I wandered the yard a bit and immediately got bitten on my foot by an unknown spider, a wound that bothered me for over four months. Amazing how crippling a small wound can be and equally amazing is how much of the Mermaid I took apart and then put back together in the ensuing seven months on the ‘hard’. This was the boat’s longest stay on land for almost 40 years. It felt like my gills were silting over. I have been in a lot of boatyards but never for so long or in one so remote. The city of La Ceiba is several miles away but certainly worth the trouble to visit. Known as the ‘Party Town’ of Honduras, it was founded by the Olancho Oligarchy who to this day wield quite a bit of influence on the city and its traditions. This city, as probably all in Honduras, has a very cavalier attitude towards both traffic and waste disposal, a kind of anarchy reigns along the highways. Centrally located are the two street markets, hotels, a bustling commercial center and the ubiquitous ‘mega malls’.

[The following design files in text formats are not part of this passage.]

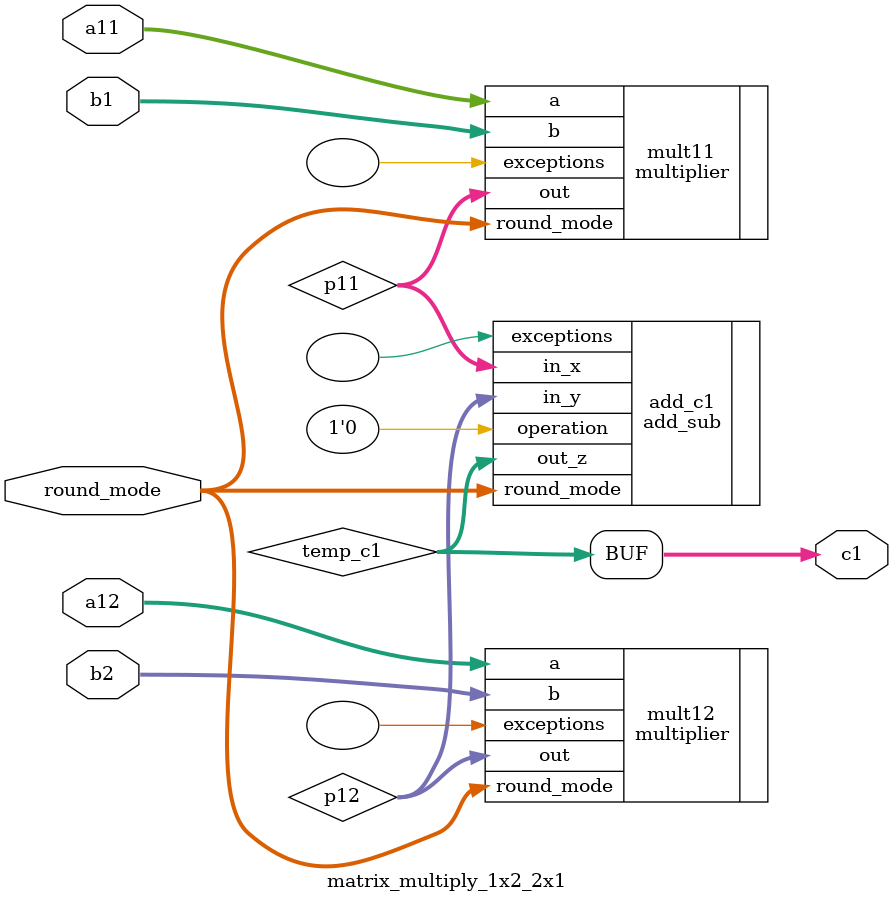
<source format=sv>

module matrix_multiply_1x2_2x1 #(
    parameter exp_width = 8,
    parameter mant_width = 24
) (
    input  wire [(exp_width + mant_width-1):0] a11,
    input  wire [(exp_width + mant_width-1):0] a12,
    input  wire [(exp_width + mant_width-1):0] b1,
    input  wire [(exp_width + mant_width-1):0] b2,
    input  wire [2:0]                          round_mode,
    
    output wire [(exp_width + mant_width-1):0] c1
    // output wire [4:0]                         exceptions // combined exceptions from all operations

);

    // Internal signals for intermediate values and connections
    wire [(exp_width + mant_width)-1:0] p11, p12;
    //wire [4:0]                          mult_exceptions_11, mult_exceptions_12;
    wire [(exp_width + mant_width-1):0] temp_c1;
   // wire [4:0]                          add_exceptions_c1;

    // Instantiate multipliers
    multiplier #(
        .exp_width(exp_width),
        .mant_width(mant_width)
    ) mult11 (
        .a(a11),
        .b(b1),
        .round_mode(round_mode),
        //.exceptions(mult_exceptions_11),
.exceptions(),
        .out(p11)
    );
    
    multiplier #(
        .exp_width(exp_width),
        .mant_width(mant_width)
    ) mult12 (
        .a(a12),
        .b(b2),
        .round_mode(round_mode),
        //.exceptions(mult_exceptions_12),
        .exceptions(),
        .out(p12)
    );
    
    // Instantiate adders
    add_sub add_c1 (
        .in_x(p11),
        .in_y(p12),
        .operation(1'b0), // 0 for add, 1 for sub
        .round_mode(round_mode),
        .out_z(temp_c1),
       // .exceptions(add_exceptions_c1)
        .exceptions()
    );
   

    assign c1 = temp_c1;
     // Combine exceptions using a bitwise OR operation
   // assign exceptions = mult_exceptions_11 | mult_exceptions_12 | add_exceptions_c1 ;


endmodule

</source>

I never feel threatened while in Honduras, but I do not go out at night and would rather be swimming than go to the disco or pub. What is difficult here is finding a good cup of coffee. That may seem odd but one must remember that coffee, unlike cocoa, is not an American product. Coffee originally came from Ethiopia and was adapted and toasted and made into a beverage by the Arabs who brought it to Spain in the 7th century. At that time the Arabs drank so much of the beverage that it was labeled ‘that hellish black brew’ by the Church, until Pope Clement III developed a taste for it and made coffee a Christian beverage by decree. Ironically, coffee was introduced into North America at Jamestown in 1607, by another Captain John Smith. It was from within the ‘Green Dragon Coffee House’ in Boston that the Boston Tea Party was planned and coffee was soon thereafter named the national drink by the first continental congress. Meanwhile here on the coast of Honduras, a cup of coffee is hard to find.

If you need to haul your vessel in Honduras there are only two options: La Ceiba or at the military Base in Puerto Cortes. There is a facility in Roatan but the prices are high and it seems management would rather not be bothered by yachts. Except for a few small inconveniences, this has been a good haul out albeit an enduring one. La Ceiba provides all the material and entertainment a sailor might need. In less than a half hours drive from the boatyard there’s an incredible rainforest of unimaginable beauty with some world-class river rafting. It’s all beautiful but very run down. The best part is the welcome given to those who attempt to practice the local language. My Spanish is not at all perfect, I speak it with an accent, but to these folks that means that I am bilingual and there is no cause for embarrassment—very different to my time struggling with French. When you walk the street here and greet someone in your halting Spanish, you will invariably receive a greeting in return.  Just don’t be surprised by all the Smiths.